O’Conor’s mind-bending debut drama takes place in a world of bizarre dreams, hallucinatory drugs, and people who suddenly disappear.
Roan is a professional statue who spends his days on the street as an immobile knight. Home life is a lonely existence. Longing for a woman who’s gone, he maintains a journal for troubling dreams filled with recurring images like beetles crawling everywhere. Meanwhile, Milo, a call center operator who frequents raves, is typically out of his head on a potent drug called tiptoe. He’s strained his relationship with his teacher wife, Ivy, due to his bouts of voluntary disappearances in a drunken or drugged stupor for days on end. Each of these characters comes to a startling revelation that may throw their world into a tailspin.

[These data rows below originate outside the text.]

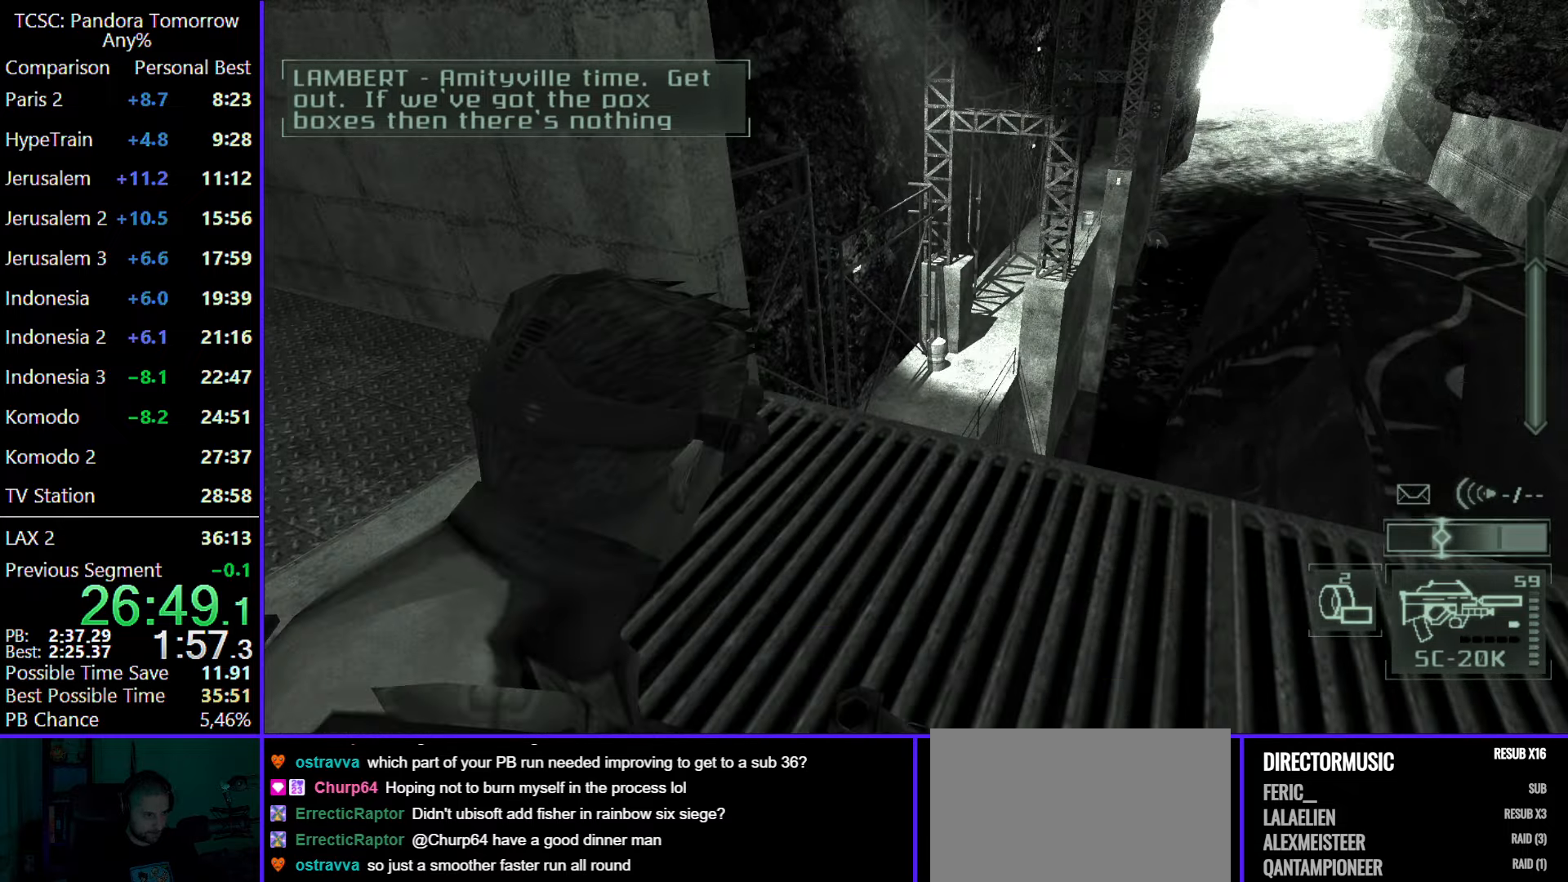
{"keys": [], "mouse": [], "events": [[17, "e", "down"], [67, "e", "up"], [150, "e", "down"], [300, "e", "up"], [433, "4", "down"], [483, "4", "up"]]}
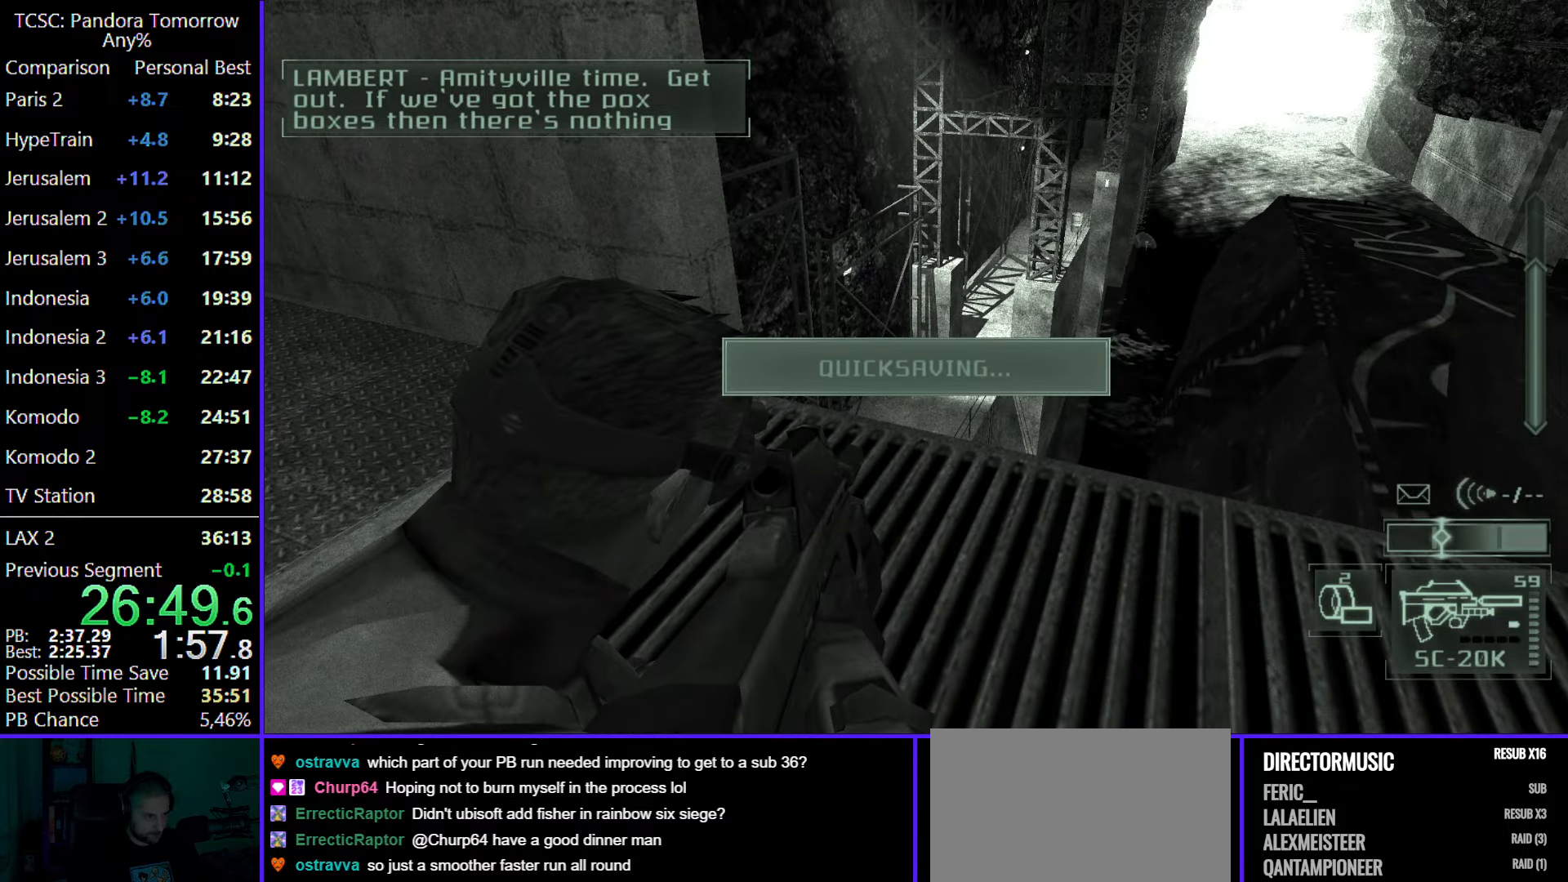
{"keys": ["e"], "mouse": [], "events": [[317, "e", "down"], [400, "e", "up"], [500, "e", "down"]]}
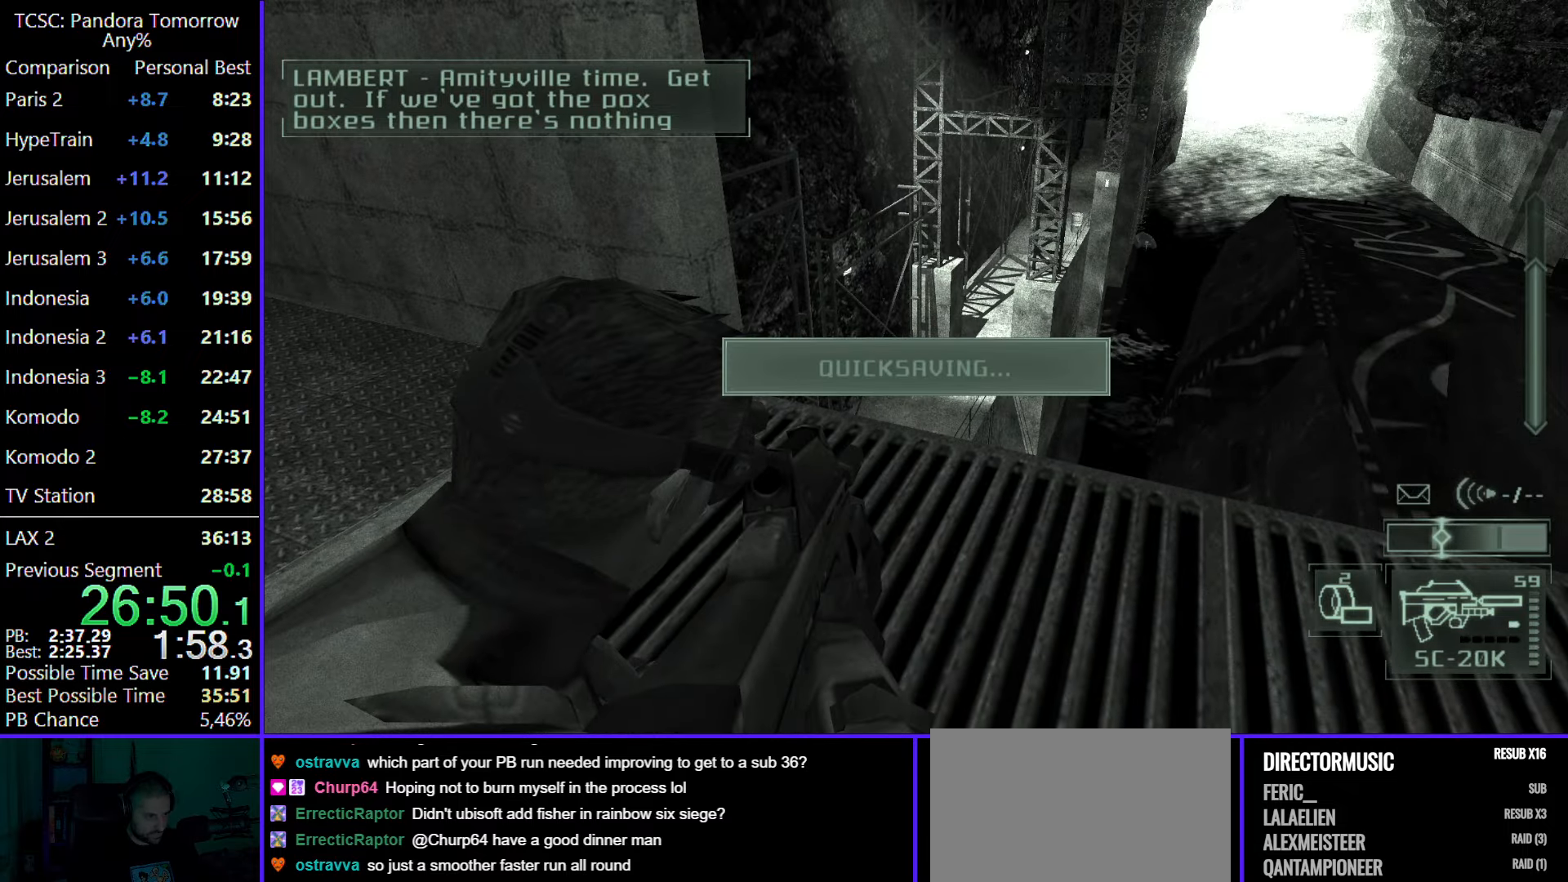
{"keys": ["w"], "mouse": [], "events": [[100, "e", "up"], [183, "e", "down"], [333, "e", "up"], [383, "w", "down"]]}
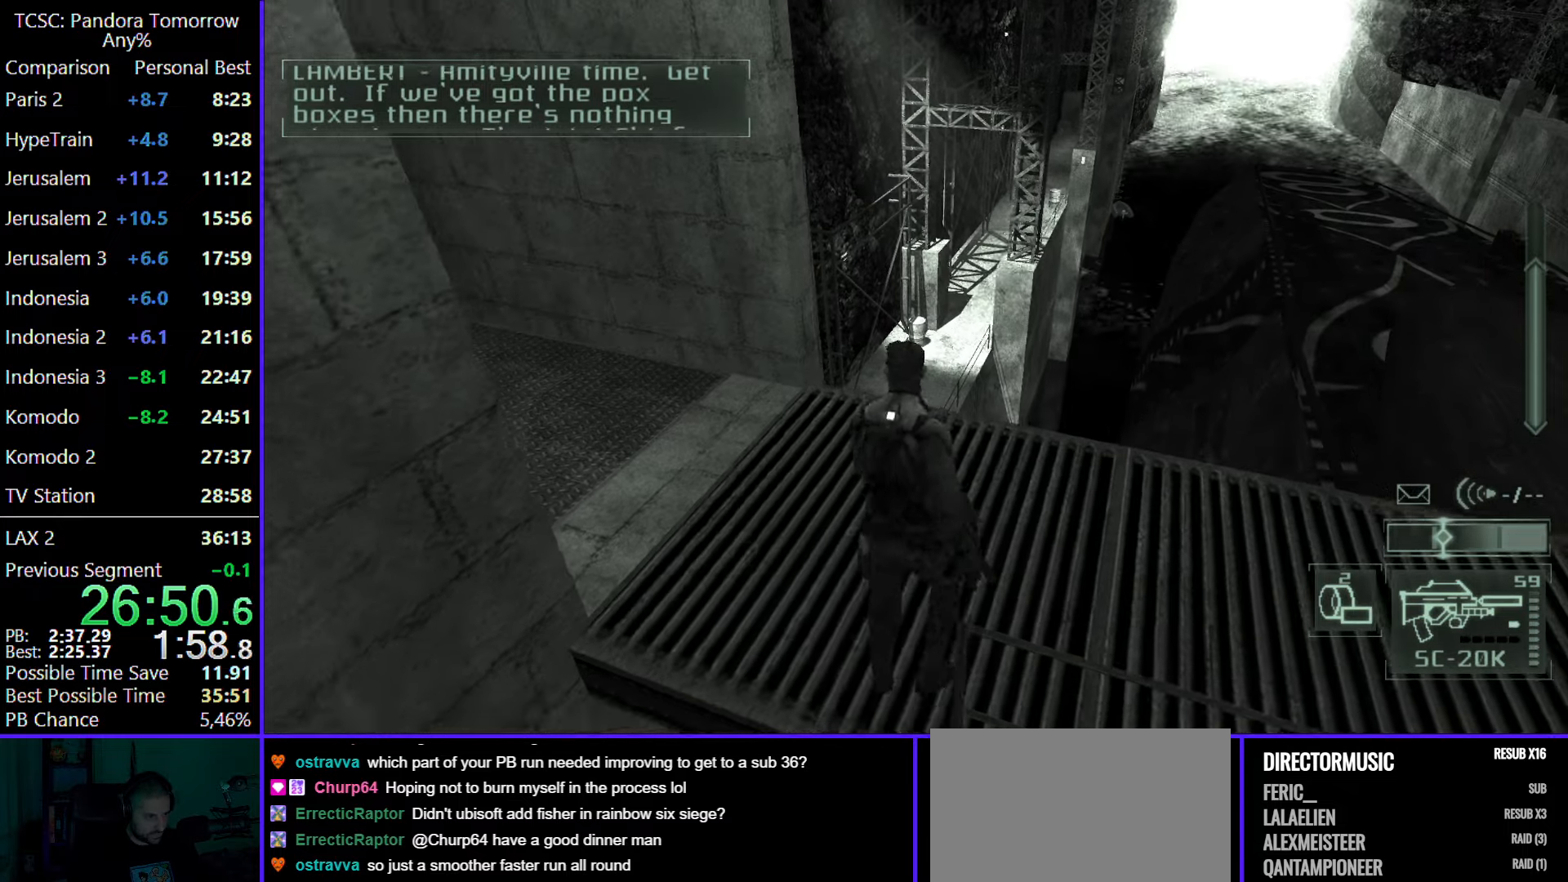
{"keys": ["w"], "mouse": [], "events": [[17, "mouse_wheel", "down"], [100, "mouse_wheel", "up"]]}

The author’s purposefully vague novella is, like its characters, hazy; it’s sometimes difficult to decipher whether or not the story is taking place in reality. In Milo’s case, he’s typically inebriated, but even Ivy experiences these unsettling circumstances; her smart but disagreeable young student Carne inexplicably vanishes from her classroom. Despite its disturbing tone, the story isn’t entirely abstract. O’Conor keeps everything grounded with a clear sense of the environment, and seemingly unrelated characters turn out to have connections; Carne’s father, for one, is someone readers already know. O’Conor fills his pages with crisp, intelligent prose and simple but sublime imagery. Roan’s flat is a highlight: it houses a paper city populated by paper people, all designed by Roan using folded pieces of numerous love letters. The sketchy plot will have readers demanding answers to questions, including an implication that tiptoe is much more than a drug. Not surprisingly, the inconclusive ending is open to interpretation. A more defined resolution might have been more shocking.
Discombobulating and hypnotic, like a literary sedative that may produce more than one habitual reader.